General Motors chairman and CEO Mary Barra has revealed that the company will offer 30 all-electric models globally by mid-decade. Forty percent of the company's U.S. entries will be battery electric vehicles by the end of 2025. Barra also announced an increase in GM's financial commitment to EVs and AVs today to $27 billion (Rs 199,827 crore) through 2025 – up from the $20 billion (Rs 148,020 crore) planned before the onset of the Covid-19 pandemic.
"Climate change is real, and we want to be part of the solution by putting everyone in an electric vehicle," said Barra. "We are transitioning to an all-electric portfolio from a position of strength and we're focused on growth. We can accelerate our EV plans because we are rapidly building a competitive advantage in batteries, software, vehicle integration, manufacturing and customer experience."
GM's future product development plan, includes
- By 2025, GM will launch 30 EVs around the world, and more than two-thirds will be available in North America. Cadillac, GMC, Chevrolet and Buick will all be represented, with EVs at all price points for work, adventure, performance and family use.
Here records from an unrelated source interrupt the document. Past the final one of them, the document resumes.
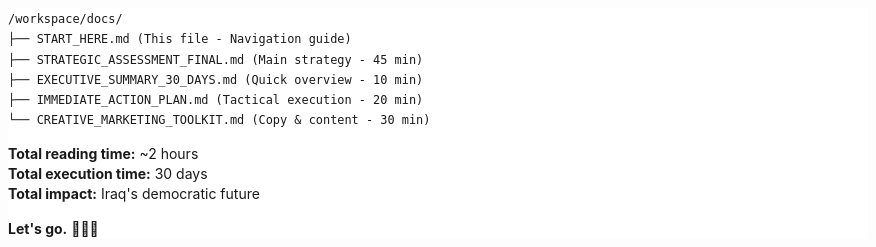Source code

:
 ```
/workspace/docs/
├── START_HERE.md (This file - Navigation guide)
├── STRATEGIC_ASSESSMENT_FINAL.md (Main strategy - 45 min)
├── EXECUTIVE_SUMMARY_30_DAYS.md (Quick overview - 10 min)
├── IMMEDIATE_ACTION_PLAN.md (Tactical execution - 20 min)
└── CREATIVE_MARKETING_TOOLKIT.md (Copy & content - 30 min)
```

**Total reading time:** ~2 hours  
**Total execution time:** 30 days  
**Total impact:** Iraq's democratic future  

**Let's go.** 💪🇮🇶
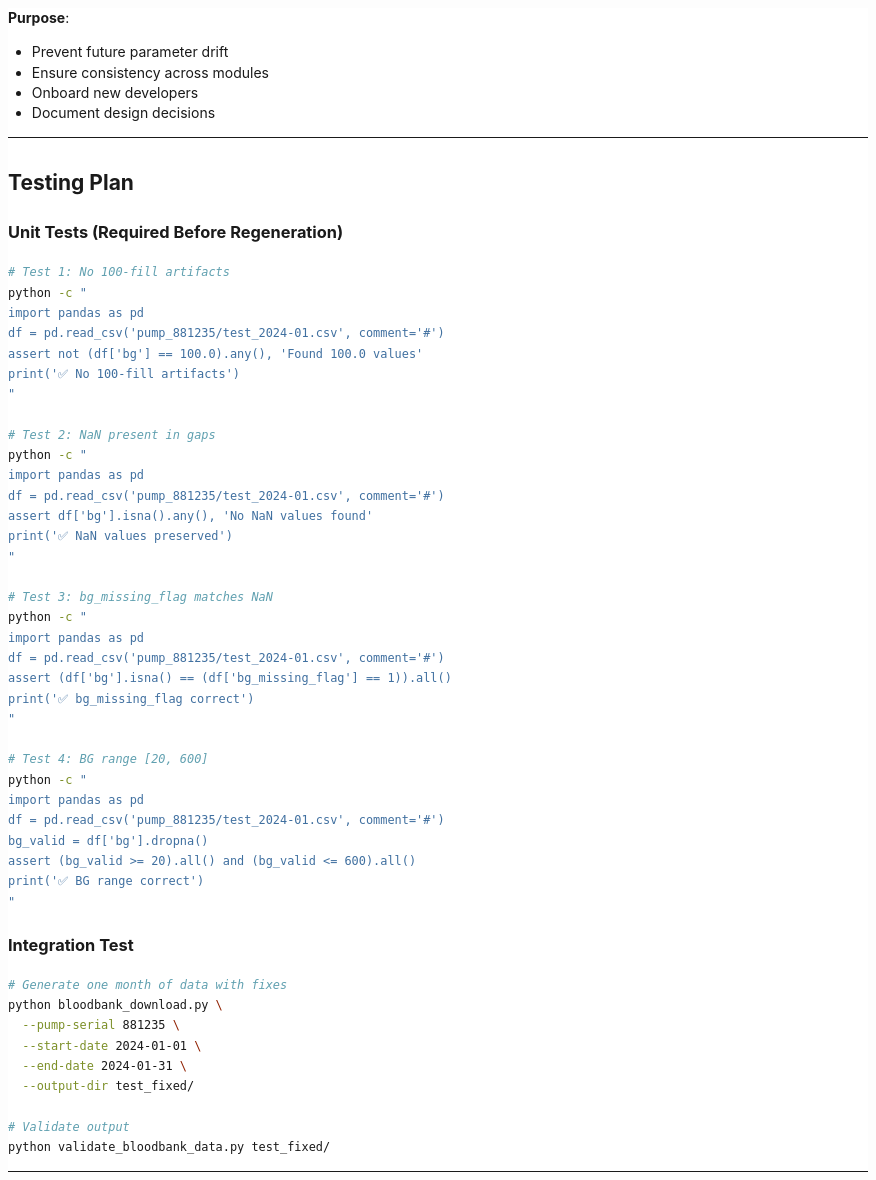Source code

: **Purpose**:
- Prevent future parameter drift
- Ensure consistency across modules
- Onboard new developers
- Document design decisions

---

## Testing Plan

### Unit Tests (Required Before Regeneration)
```bash
# Test 1: No 100-fill artifacts
python -c "
import pandas as pd
df = pd.read_csv('pump_881235/test_2024-01.csv', comment='#')
assert not (df['bg'] == 100.0).any(), 'Found 100.0 values'
print('✅ No 100-fill artifacts')
"

# Test 2: NaN present in gaps
python -c "
import pandas as pd
df = pd.read_csv('pump_881235/test_2024-01.csv', comment='#')
assert df['bg'].isna().any(), 'No NaN values found'
print('✅ NaN values preserved')
"

# Test 3: bg_missing_flag matches NaN
python -c "
import pandas as pd
df = pd.read_csv('pump_881235/test_2024-01.csv', comment='#')
assert (df['bg'].isna() == (df['bg_missing_flag'] == 1)).all()
print('✅ bg_missing_flag correct')
"

# Test 4: BG range [20, 600]
python -c "
import pandas as pd
df = pd.read_csv('pump_881235/test_2024-01.csv', comment='#')
bg_valid = df['bg'].dropna()
assert (bg_valid >= 20).all() and (bg_valid <= 600).all()
print('✅ BG range correct')
"
```

### Integration Test
```bash
# Generate one month of data with fixes
python bloodbank_download.py \
  --pump-serial 881235 \
  --start-date 2024-01-01 \
  --end-date 2024-01-31 \
  --output-dir test_fixed/

# Validate output
python validate_bloodbank_data.py test_fixed/
```

---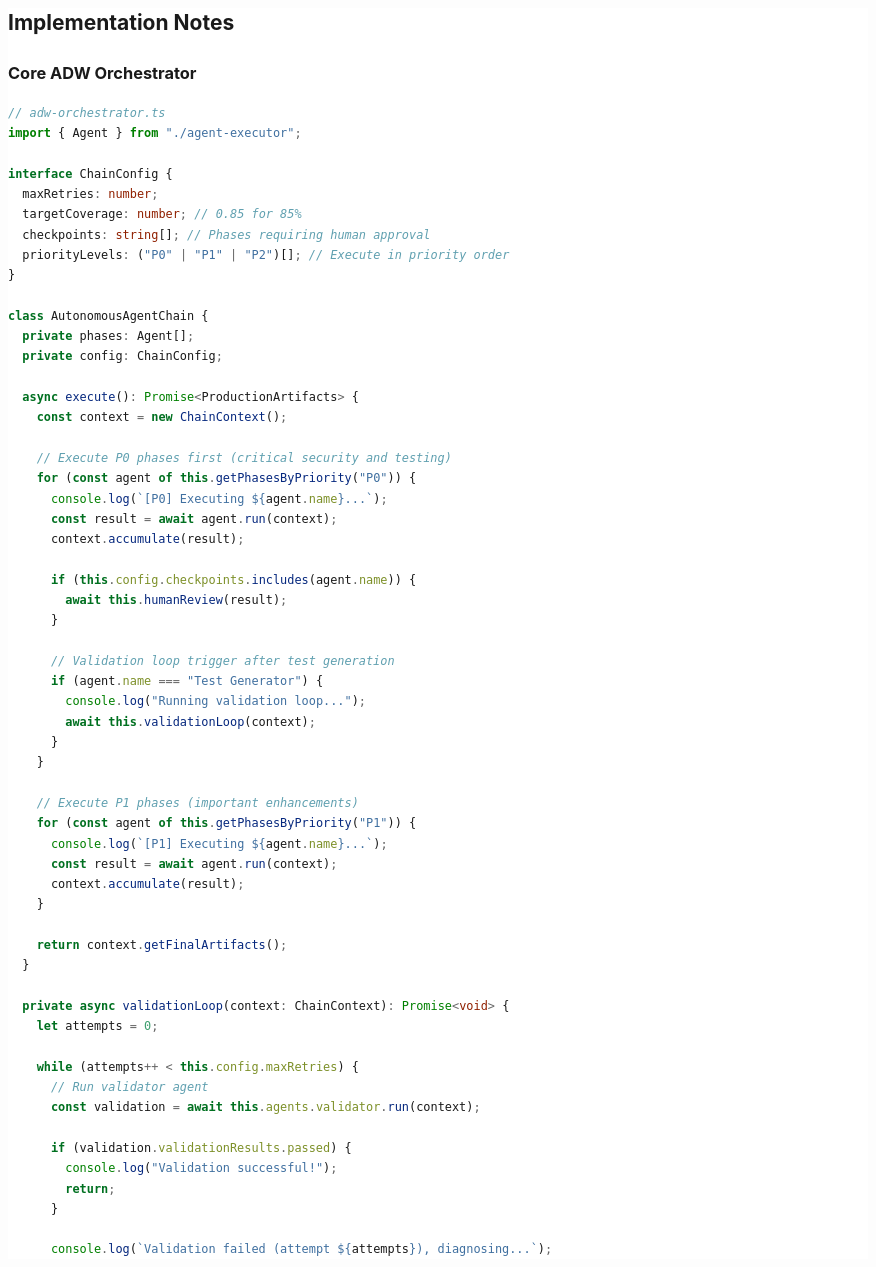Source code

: ## Implementation Notes

### Core ADW Orchestrator

```typescript
// adw-orchestrator.ts
import { Agent } from "./agent-executor";

interface ChainConfig {
  maxRetries: number;
  targetCoverage: number; // 0.85 for 85%
  checkpoints: string[]; // Phases requiring human approval
  priorityLevels: ("P0" | "P1" | "P2")[]; // Execute in priority order
}

class AutonomousAgentChain {
  private phases: Agent[];
  private config: ChainConfig;

  async execute(): Promise<ProductionArtifacts> {
    const context = new ChainContext();

    // Execute P0 phases first (critical security and testing)
    for (const agent of this.getPhasesByPriority("P0")) {
      console.log(`[P0] Executing ${agent.name}...`);
      const result = await agent.run(context);
      context.accumulate(result);

      if (this.config.checkpoints.includes(agent.name)) {
        await this.humanReview(result);
      }

      // Validation loop trigger after test generation
      if (agent.name === "Test Generator") {
        console.log("Running validation loop...");
        await this.validationLoop(context);
      }
    }

    // Execute P1 phases (important enhancements)
    for (const agent of this.getPhasesByPriority("P1")) {
      console.log(`[P1] Executing ${agent.name}...`);
      const result = await agent.run(context);
      context.accumulate(result);
    }

    return context.getFinalArtifacts();
  }

  private async validationLoop(context: ChainContext): Promise<void> {
    let attempts = 0;

    while (attempts++ < this.config.maxRetries) {
      // Run validator agent
      const validation = await this.agents.validator.run(context);

      if (validation.validationResults.passed) {
        console.log("Validation successful!");
        return;
      }

      console.log(`Validation failed (attempt ${attempts}), diagnosing...`);

```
- Engineering advances have increased the previously stated GM-estimated maximum range of Ultium-based vehicles from 400. GM's Ultium-based EVs, when produced, will be capable of driving ranges up to 450 miles / 720km on a full charge1.
- GM's versatile Ultium platform provides the building blocks for everything, from mass market to high performance vehicles – all from a single, common cell in most markets and a set of interchangeable propulsion components.
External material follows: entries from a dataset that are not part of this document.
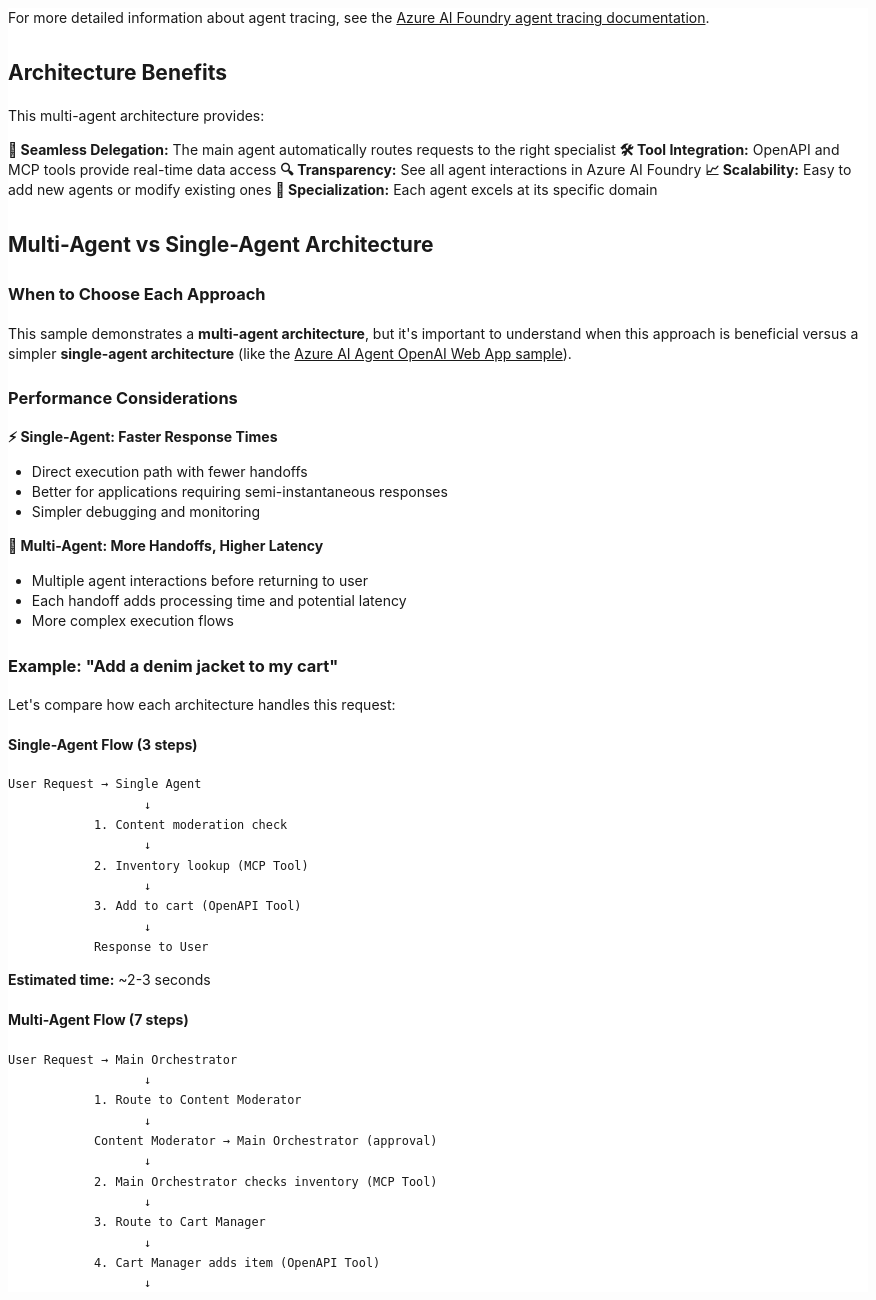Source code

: For more detailed information about agent tracing, see the [Azure AI Foundry agent tracing documentation](https://learn.microsoft.com/en-us/azure/ai-foundry/how-to/develop/trace-agents-sdk).

## Architecture Benefits

This multi-agent architecture provides:

**🔄 Seamless Delegation:** The main agent automatically routes requests to the right specialist
**🛠️ Tool Integration:** OpenAPI and MCP tools provide real-time data access
**🔍 Transparency:** See all agent interactions in Azure AI Foundry
**📈 Scalability:** Easy to add new agents or modify existing ones
**🎯 Specialization:** Each agent excels at its specific domain

## Multi-Agent vs Single-Agent Architecture

### When to Choose Each Approach

This sample demonstrates a **multi-agent architecture**, but it's important to understand when this approach is beneficial versus a simpler **single-agent architecture** (like the [Azure AI Agent OpenAI Web App sample](https://github.com/Azure-Samples/ai-agent-openai-web-app)).

### Performance Considerations

**⚡ Single-Agent: Faster Response Times**
- Direct execution path with fewer handoffs
- Better for applications requiring semi-instantaneous responses
- Simpler debugging and monitoring

**🔄 Multi-Agent: More Handoffs, Higher Latency**
- Multiple agent interactions before returning to user
- Each handoff adds processing time and potential latency
- More complex execution flows

### Example: "Add a denim jacket to my cart"

Let's compare how each architecture handles this request:

#### Single-Agent Flow (3 steps)
```
User Request → Single Agent
                   ↓
            1. Content moderation check
                   ↓  
            2. Inventory lookup (MCP Tool)
                   ↓
            3. Add to cart (OpenAPI Tool)
                   ↓
            Response to User
```
**Estimated time:** ~2-3 seconds

#### Multi-Agent Flow (7 steps)
```
User Request → Main Orchestrator
                   ↓
            1. Route to Content Moderator
                   ↓
            Content Moderator → Main Orchestrator (approval)
                   ↓
            2. Main Orchestrator checks inventory (MCP Tool)
                   ↓  
            3. Route to Cart Manager
                   ↓
            4. Cart Manager adds item (OpenAPI Tool)
                   ↓
```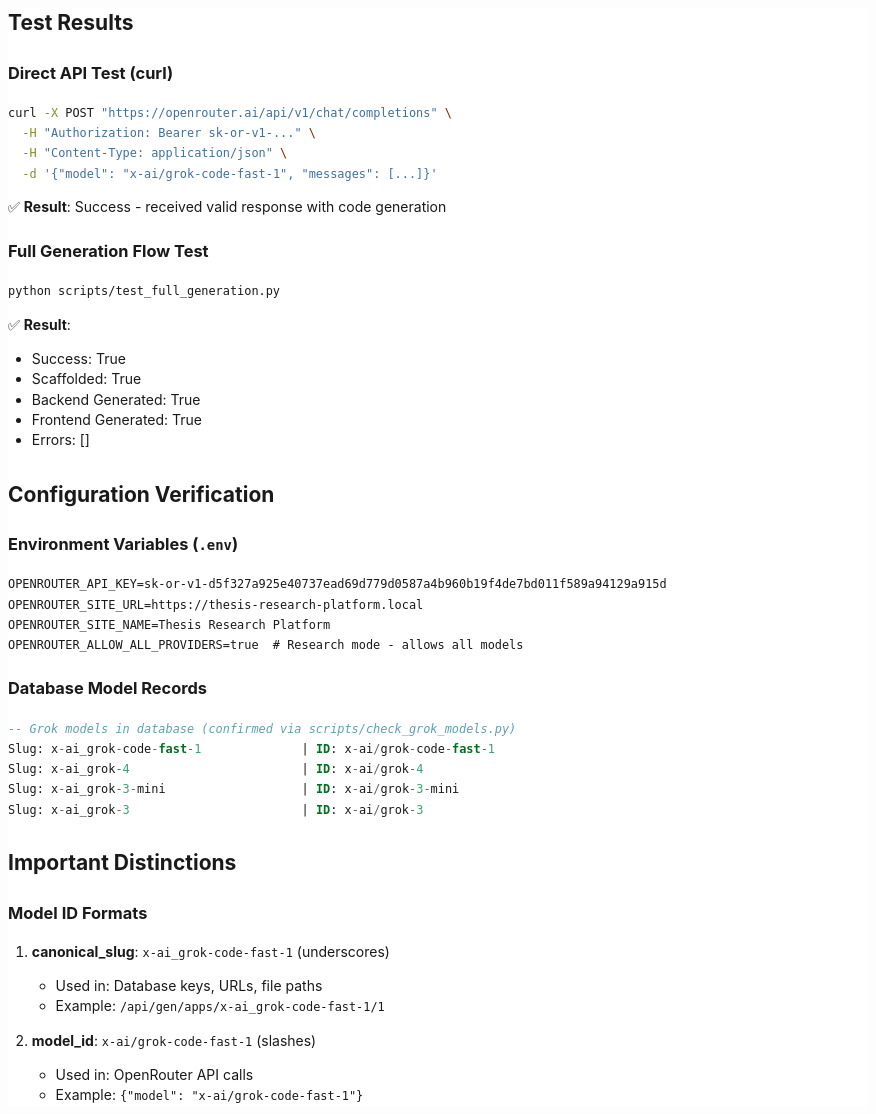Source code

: ## Test Results

### Direct API Test (curl)
```bash
curl -X POST "https://openrouter.ai/api/v1/chat/completions" \
  -H "Authorization: Bearer sk-or-v1-..." \
  -H "Content-Type: application/json" \
  -d '{"model": "x-ai/grok-code-fast-1", "messages": [...]}'
```
✅ **Result**: Success - received valid response with code generation

### Full Generation Flow Test
```bash
python scripts/test_full_generation.py
```
✅ **Result**: 
- Success: True
- Scaffolded: True  
- Backend Generated: True
- Frontend Generated: True
- Errors: []

## Configuration Verification

### Environment Variables (`.env`)
```properties
OPENROUTER_API_KEY=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
OPENROUTER_SITE_URL=https://thesis-research-platform.local
OPENROUTER_SITE_NAME=Thesis Research Platform
OPENROUTER_ALLOW_ALL_PROVIDERS=true  # Research mode - allows all models
```

### Database Model Records
```sql
-- Grok models in database (confirmed via scripts/check_grok_models.py)
Slug: x-ai_grok-code-fast-1              | ID: x-ai/grok-code-fast-1
Slug: x-ai_grok-4                        | ID: x-ai/grok-4
Slug: x-ai_grok-3-mini                   | ID: x-ai/grok-3-mini
Slug: x-ai_grok-3                        | ID: x-ai/grok-3
```

## Important Distinctions

### Model ID Formats
1. **canonical_slug**: `x-ai_grok-code-fast-1` (underscores)
   - Used in: Database keys, URLs, file paths
   - Example: `/api/gen/apps/x-ai_grok-code-fast-1/1`

2. **model_id**: `x-ai/grok-code-fast-1` (slashes)
   - Used in: OpenRouter API calls
   - Example: `{"model": "x-ai/grok-code-fast-1"}`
- More than half of GM's capital spending and product development team will be devoted to electric and electric-autonomous vehicle programs.
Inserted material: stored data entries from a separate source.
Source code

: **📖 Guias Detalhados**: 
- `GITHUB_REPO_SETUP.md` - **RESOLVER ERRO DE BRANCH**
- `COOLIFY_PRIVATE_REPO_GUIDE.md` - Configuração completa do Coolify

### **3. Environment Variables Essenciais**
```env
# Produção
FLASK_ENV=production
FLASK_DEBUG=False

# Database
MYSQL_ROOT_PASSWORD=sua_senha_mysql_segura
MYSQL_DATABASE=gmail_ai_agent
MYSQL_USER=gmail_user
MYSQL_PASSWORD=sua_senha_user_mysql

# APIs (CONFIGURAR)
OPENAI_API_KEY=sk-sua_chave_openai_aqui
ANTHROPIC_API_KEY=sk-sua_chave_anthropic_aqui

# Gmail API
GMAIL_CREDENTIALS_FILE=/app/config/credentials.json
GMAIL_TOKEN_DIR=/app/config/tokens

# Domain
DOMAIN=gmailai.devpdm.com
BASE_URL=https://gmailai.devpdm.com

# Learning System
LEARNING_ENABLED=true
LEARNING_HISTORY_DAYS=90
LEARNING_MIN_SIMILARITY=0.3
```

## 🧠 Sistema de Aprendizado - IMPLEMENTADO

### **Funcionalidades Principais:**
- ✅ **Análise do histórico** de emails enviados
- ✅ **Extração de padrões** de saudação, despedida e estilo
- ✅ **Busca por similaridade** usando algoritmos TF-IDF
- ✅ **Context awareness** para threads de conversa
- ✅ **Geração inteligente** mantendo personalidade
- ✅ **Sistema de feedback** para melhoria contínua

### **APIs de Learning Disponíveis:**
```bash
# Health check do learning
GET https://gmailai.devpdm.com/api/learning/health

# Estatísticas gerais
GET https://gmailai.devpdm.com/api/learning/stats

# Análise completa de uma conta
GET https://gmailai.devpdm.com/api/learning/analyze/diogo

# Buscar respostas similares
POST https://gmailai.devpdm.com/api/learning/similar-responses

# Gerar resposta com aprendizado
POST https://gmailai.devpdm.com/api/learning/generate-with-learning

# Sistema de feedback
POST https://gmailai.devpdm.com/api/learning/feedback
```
- GM's second-generation Ultium chemistry is projected to deliver twice the energy density at less than half the cost of today's chemistry. GM is already prototype testing this next-gen technology, which is expected to be available mid-decade.
- Ultium technology, supported by hundreds of granted patents and pending patent applications, is expected to bring EVs closer to price parity with fossil fuel-powered vehicles.
Innovation in EV propulsion
Ultium already represents a milestone achievement in electrification, with battery pack costs nearly 40 percent lower than those in the Chevrolet Bolt EV. Despite the pandemic, GM's work on EVs accelerated during 2020.
On March 4, 2020, GM had revealed its modular platform and battery system, Ultium. Ultium-powered EVs are designed for Level 2 and DC fast charging.
Now, just eight months after the technology was first revealed, GM is projecting that second-generation Ultium packs, expected mid-decade, will cost 60 percent less than the batteries in use today with twice the energy density expected.
These second-generation cells will get closer to cost parity with gas-powered engines due to:
- Cell design that enables higher energy density and uses less non-active material, making more room for the part of the battery that produces energy.
- Manufacturing efficiencies through GM's Ultium Cells LLC joint venture with LG Chem.
- Better integration between vehicles and their battery packs, enabling fewer cells and modules.
- Less expensive cathodes, reduced active material, novel electrolytes and the first use of lithium metal anodes in a GM battery.
GM says it has completed hundreds of test cycles on the multi-layer prototypes of this next-generation Ultium cell chemistry. Production cells are expected by mid-decade.
The Ultium platform is flexible enough to accept new chemistry and even cell types, without redesigns to its architecture. Ultium batteries will be easy to service at the module level, which makes repair costs less expensive than having to replace the whole pack.
GM speeds its EV rollout programme
The modular and highly flexible qualities of the Ultium system, along with engineering advances in battery technology, the use of virtual development tools and lessons learned during the Hummer EV development process, have enabled GM to bring EVs to market much faster than originally planned.
The 2022 GMC Hummer EV's development time of 26 months – down from about 50 months – is now the benchmark. The development schedules for 12 vehicle programs have been moved up, including:
- GMC Hummer EV
- Three other GMC Ultium variants, including an EV pickup
- Four Chevrolet EVs, including a pickup and compact crossover
- Four Cadillacs
- In addition, Buick's EV lineup will include two Ultium-based EVs.
After the GMC Hummer EV, the next EV to launch will be the LYRIQ, Cadillac's first all-electric vehicle, which will arrive in the first quarter of 2022, nine months ahead of schedule.
"Ultium is already changing the way customers – and investors – view our company," Barra said. "We are resolved as a management team to move even faster to expedite the transition to EVs. The all-electric future we are building integrates all the things we do better than anybody else – so we can put everyone in an EV, generate profitable growth and create shareholder value."